◆ Exercise aim:
Copy out the text of the rows word for word, starting at the very beginning of the rows and ending at the line that contains "Taschenlampe für die", with that line included.

◆ Records shown:

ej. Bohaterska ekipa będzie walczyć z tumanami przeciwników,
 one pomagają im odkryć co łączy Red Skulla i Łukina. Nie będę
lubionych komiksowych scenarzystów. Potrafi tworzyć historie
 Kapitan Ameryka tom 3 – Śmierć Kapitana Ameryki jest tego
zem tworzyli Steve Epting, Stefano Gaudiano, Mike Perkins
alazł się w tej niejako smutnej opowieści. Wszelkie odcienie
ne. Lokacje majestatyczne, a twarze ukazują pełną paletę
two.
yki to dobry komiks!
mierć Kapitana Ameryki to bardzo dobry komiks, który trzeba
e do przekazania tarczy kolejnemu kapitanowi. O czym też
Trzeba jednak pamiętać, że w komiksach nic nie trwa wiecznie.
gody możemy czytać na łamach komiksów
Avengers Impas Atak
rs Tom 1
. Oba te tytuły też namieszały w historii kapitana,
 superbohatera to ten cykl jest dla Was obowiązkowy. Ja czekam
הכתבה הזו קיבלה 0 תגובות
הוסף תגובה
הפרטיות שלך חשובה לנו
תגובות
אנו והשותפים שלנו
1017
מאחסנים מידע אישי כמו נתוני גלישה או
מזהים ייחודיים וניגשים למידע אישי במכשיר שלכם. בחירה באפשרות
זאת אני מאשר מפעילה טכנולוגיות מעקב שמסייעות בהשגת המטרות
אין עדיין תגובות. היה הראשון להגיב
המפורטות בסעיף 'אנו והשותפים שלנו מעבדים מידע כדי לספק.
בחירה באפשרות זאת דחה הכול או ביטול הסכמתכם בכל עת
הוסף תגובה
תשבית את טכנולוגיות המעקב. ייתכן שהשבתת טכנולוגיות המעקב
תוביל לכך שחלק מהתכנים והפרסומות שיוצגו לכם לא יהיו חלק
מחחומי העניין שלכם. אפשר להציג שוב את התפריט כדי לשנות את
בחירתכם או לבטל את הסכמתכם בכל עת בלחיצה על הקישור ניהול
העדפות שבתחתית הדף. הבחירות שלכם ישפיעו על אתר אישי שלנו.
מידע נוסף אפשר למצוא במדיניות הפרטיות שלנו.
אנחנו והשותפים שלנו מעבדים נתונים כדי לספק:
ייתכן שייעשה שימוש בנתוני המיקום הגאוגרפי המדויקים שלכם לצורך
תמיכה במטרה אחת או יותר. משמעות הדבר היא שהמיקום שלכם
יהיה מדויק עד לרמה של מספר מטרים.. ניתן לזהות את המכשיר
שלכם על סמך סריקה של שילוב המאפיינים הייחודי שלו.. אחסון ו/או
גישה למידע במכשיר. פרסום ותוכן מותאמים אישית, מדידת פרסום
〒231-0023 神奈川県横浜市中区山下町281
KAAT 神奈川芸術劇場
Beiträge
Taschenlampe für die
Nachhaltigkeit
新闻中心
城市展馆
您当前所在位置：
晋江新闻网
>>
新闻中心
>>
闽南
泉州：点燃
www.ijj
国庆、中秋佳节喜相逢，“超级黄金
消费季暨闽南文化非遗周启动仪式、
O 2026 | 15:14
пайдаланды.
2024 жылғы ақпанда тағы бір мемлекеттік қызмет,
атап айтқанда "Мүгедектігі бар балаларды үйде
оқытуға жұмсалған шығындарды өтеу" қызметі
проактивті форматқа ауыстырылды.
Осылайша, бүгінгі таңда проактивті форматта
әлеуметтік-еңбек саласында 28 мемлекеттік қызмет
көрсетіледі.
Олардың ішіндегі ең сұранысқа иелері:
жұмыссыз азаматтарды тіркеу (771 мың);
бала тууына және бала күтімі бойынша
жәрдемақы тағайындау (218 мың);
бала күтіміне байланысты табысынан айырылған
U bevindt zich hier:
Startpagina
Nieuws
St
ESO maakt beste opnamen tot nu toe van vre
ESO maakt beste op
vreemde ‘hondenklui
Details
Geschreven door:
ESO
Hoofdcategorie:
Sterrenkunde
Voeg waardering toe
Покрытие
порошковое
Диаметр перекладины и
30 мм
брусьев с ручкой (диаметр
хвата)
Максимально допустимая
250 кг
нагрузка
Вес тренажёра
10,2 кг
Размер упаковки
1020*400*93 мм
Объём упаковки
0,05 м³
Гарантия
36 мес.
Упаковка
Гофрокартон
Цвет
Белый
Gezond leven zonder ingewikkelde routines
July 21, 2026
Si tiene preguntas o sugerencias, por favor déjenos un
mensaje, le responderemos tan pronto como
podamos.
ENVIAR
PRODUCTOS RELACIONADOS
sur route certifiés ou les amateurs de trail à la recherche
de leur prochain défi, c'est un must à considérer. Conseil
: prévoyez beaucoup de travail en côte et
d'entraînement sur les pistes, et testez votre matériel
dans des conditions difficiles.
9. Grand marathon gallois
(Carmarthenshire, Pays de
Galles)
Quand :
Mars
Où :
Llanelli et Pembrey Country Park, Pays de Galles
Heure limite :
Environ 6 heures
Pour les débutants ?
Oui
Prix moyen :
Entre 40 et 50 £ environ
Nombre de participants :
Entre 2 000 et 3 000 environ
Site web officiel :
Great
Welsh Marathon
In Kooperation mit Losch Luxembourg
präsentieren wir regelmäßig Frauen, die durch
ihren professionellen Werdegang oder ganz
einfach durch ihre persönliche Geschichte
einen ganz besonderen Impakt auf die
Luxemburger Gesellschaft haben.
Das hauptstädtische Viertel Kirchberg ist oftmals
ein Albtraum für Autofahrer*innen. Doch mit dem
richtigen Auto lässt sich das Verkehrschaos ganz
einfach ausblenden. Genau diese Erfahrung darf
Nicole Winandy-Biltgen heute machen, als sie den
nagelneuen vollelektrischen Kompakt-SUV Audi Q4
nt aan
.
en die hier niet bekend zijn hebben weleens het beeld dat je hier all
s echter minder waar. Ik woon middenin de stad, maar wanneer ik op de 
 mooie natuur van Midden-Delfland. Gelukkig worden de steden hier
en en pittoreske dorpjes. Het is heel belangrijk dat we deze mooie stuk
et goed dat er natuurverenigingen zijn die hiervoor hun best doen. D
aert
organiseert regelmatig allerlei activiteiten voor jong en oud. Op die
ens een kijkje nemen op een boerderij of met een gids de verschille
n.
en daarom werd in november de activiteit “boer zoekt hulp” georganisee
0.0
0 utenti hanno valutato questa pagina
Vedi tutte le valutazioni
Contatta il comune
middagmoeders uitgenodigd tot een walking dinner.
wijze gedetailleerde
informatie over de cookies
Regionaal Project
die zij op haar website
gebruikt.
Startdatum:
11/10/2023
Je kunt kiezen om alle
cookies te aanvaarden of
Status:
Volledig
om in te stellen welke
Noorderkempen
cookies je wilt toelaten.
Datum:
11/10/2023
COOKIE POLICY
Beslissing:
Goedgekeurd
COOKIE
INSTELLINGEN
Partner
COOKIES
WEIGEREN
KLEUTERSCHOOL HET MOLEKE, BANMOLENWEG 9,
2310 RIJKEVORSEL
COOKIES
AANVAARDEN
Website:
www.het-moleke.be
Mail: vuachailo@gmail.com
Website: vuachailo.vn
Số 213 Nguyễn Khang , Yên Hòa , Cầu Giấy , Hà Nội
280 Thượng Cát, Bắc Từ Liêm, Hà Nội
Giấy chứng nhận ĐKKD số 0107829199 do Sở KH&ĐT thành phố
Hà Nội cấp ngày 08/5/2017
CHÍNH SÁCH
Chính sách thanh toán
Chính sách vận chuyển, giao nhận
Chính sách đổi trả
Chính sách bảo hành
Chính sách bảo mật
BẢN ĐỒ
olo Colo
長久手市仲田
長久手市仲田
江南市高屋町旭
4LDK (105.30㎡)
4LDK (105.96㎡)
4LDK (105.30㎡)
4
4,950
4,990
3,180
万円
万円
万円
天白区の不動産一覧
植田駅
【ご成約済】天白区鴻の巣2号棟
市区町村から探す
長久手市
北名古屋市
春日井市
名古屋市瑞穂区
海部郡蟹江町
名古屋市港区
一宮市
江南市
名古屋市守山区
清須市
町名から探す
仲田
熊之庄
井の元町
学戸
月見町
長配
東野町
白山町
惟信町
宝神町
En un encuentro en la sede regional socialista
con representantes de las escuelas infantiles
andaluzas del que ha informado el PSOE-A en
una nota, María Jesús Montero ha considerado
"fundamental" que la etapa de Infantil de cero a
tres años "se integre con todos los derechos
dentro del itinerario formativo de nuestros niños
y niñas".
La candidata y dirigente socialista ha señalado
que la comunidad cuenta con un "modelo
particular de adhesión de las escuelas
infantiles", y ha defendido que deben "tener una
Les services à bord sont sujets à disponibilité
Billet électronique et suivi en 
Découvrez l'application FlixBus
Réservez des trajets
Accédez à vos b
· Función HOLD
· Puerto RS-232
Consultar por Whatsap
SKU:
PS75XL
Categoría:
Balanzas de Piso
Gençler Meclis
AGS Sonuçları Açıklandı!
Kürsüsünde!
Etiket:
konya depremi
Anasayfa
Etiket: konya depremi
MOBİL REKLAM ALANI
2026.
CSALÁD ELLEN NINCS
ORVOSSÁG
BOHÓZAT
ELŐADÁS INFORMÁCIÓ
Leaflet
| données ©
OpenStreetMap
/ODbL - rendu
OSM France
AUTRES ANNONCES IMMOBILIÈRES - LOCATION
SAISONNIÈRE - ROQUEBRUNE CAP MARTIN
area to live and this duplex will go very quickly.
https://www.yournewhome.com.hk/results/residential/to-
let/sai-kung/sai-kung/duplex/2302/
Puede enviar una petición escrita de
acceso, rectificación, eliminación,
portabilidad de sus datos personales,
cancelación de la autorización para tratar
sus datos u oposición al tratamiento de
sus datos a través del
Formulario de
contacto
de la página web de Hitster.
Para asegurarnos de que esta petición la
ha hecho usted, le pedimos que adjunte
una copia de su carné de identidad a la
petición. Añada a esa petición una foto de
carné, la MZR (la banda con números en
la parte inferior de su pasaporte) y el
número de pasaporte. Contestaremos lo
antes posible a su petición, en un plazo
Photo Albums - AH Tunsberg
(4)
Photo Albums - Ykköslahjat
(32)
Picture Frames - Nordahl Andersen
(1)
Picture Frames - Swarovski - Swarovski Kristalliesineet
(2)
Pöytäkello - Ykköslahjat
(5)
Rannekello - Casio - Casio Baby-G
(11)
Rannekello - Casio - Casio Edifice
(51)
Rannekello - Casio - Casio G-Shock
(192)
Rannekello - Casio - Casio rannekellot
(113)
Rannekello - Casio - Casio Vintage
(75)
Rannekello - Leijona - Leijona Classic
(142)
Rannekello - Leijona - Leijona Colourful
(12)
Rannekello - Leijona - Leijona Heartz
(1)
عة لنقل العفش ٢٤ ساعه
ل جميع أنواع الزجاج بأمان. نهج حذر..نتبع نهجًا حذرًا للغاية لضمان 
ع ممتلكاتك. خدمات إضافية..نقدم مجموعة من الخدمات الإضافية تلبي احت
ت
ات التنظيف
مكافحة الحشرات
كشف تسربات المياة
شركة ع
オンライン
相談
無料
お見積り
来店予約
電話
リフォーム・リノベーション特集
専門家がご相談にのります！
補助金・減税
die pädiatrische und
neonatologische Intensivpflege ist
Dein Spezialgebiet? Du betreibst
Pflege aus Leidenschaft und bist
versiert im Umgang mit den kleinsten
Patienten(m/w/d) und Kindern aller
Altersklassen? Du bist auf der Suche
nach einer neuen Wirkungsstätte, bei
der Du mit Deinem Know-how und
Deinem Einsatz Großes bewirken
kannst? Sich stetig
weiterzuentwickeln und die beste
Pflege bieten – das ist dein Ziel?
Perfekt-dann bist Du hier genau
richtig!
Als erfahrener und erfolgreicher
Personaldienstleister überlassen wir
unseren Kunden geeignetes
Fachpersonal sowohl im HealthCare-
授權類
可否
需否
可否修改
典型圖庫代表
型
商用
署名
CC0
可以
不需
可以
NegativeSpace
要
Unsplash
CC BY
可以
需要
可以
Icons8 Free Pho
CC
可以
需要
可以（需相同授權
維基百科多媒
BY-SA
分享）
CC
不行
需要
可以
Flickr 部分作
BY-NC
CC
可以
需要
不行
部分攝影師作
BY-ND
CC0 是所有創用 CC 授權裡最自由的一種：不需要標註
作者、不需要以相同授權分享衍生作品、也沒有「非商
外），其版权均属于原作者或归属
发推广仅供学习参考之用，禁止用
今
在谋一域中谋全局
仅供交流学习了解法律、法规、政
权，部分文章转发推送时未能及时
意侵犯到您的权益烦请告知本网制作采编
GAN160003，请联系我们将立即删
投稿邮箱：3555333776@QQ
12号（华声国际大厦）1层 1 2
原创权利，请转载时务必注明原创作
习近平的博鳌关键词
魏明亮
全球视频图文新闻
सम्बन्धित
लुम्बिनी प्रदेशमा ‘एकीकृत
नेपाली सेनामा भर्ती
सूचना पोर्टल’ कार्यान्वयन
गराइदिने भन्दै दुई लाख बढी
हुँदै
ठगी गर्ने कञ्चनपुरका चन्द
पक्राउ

◆ Exercise output:
ej. Bohaterska ekipa będzie walczyć z tumanami przeciwników,
 one pomagają im odkryć co łączy Red Skulla i Łukina. Nie będę
lubionych komiksowych scenarzystów. Potrafi tworzyć historie
 Kapitan Ameryka tom 3 – Śmierć Kapitana Ameryki jest tego
zem tworzyli Steve Epting, Stefano Gaudiano, Mike Perkins
alazł się w tej niejako smutnej opowieści. Wszelkie odcienie
ne. Lokacje majestatyczne, a twarze ukazują pełną paletę
two.
yki to dobry komiks!
mierć Kapitana Ameryki to bardzo dobry komiks, który trzeba
e do przekazania tarczy kolejnemu kapitanowi. O czym też
Trzeba jednak pamiętać, że w komiksach nic nie trwa wiecznie.
gody możemy czytać na łamach komiksów
Avengers Impas Atak
rs Tom 1
. Oba te tytuły też namieszały w historii kapitana,
 superbohatera to ten cykl jest dla Was obowiązkowy. Ja czekam
הכתבה הזו קיבלה 0 תגובות
הוסף תגובה
הפרטיות שלך חשובה לנו
תגובות
אנו והשותפים שלנו
1017
מאחסנים מידע אישי כמו נתוני גלישה או
מזהים ייחודיים וניגשים למידע אישי במכשיר שלכם. בחירה באפשרות
זאת אני מאשר מפעילה טכנולוגיות מעקב שמסייעות בהשגת המטרות
אין עדיין תגובות. היה הראשון להגיב
המפורטות בסעיף 'אנו והשותפים שלנו מעבדים מידע כדי לספק.
בחירה באפשרות זאת דחה הכול או ביטול הסכמתכם בכל עת
הוסף תגובה
תשבית את טכנולוגיות המעקב. ייתכן שהשבתת טכנולוגיות המעקב
תוביל לכך שחלק מהתכנים והפרסומות שיוצגו לכם לא יהיו חלק
מחחומי העניין שלכם. אפשר להציג שוב את התפריט כדי לשנות את
בחירתכם או לבטל את הסכמתכם בכל עת בלחיצה על הקישור ניהול
העדפות שבתחתית הדף. הבחירות שלכם ישפיעו על אתר אישי שלנו.
מידע נוסף אפשר למצוא במדיניות הפרטיות שלנו.
אנחנו והשותפים שלנו מעבדים נתונים כדי לספק:
ייתכן שייעשה שימוש בנתוני המיקום הגאוגרפי המדויקים שלכם לצורך
תמיכה במטרה אחת או יותר. משמעות הדבר היא שהמיקום שלכם
יהיה מדויק עד לרמה של מספר מטרים.. ניתן לזהות את המכשיר
שלכם על סמך סריקה של שילוב המאפיינים הייחודי שלו.. אחסון ו/או
גישה למידע במכשיר. פרסום ותוכן מותאמים אישית, מדידת פרסום
〒231-0023 神奈川県横浜市中区山下町281
KAAT 神奈川芸術劇場
Beiträge
Taschenlampe für die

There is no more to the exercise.